## Activity
Write out each line of the entries below that holds the word "ailer".

[Dataset entries]
------------------------------------------------------------------------
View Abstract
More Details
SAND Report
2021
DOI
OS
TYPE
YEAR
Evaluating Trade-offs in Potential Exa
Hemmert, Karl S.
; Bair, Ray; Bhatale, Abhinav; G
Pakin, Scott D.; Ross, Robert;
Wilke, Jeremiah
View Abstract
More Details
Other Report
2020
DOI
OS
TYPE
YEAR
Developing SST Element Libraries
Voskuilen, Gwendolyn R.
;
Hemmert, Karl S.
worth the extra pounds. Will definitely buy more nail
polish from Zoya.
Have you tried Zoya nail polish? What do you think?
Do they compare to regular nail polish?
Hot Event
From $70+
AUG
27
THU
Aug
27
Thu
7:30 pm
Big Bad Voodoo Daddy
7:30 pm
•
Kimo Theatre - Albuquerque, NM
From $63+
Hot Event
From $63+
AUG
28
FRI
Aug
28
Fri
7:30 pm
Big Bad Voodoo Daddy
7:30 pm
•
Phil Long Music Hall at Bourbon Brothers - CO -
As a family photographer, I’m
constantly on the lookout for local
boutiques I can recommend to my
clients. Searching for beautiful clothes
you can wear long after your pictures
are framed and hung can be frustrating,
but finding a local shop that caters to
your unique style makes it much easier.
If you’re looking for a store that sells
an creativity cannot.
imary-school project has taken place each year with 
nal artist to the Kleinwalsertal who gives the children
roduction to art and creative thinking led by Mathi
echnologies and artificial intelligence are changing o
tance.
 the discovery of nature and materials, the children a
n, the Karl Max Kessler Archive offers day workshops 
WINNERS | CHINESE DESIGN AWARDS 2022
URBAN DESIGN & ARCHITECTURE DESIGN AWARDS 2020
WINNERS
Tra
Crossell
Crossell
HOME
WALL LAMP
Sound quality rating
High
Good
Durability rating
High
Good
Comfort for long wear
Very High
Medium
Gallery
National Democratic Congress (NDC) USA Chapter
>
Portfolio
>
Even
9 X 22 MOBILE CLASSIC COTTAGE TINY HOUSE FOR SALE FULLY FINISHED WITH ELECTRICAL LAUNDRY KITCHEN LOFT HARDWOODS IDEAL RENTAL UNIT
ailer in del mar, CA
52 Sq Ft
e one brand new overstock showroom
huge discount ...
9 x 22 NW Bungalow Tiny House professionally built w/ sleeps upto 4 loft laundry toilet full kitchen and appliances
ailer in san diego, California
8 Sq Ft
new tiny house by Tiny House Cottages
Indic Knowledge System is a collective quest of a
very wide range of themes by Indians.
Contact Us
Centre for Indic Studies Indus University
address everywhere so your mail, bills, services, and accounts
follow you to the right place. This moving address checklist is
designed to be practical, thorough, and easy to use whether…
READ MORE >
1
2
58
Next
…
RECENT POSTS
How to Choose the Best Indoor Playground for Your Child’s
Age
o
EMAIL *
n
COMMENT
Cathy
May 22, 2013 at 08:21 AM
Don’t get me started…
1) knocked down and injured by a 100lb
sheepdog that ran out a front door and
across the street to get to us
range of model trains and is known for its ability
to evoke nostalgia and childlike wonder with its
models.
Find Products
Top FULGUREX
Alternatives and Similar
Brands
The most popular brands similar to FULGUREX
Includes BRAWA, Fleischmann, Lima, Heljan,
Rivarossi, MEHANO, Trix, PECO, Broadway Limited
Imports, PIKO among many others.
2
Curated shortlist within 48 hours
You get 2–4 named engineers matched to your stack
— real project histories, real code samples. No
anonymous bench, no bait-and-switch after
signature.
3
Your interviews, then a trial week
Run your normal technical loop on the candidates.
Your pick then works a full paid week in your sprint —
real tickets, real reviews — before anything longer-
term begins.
------------------------------------------------------------------------
## Task output
ailer in del mar, CA
ailer in san diego, California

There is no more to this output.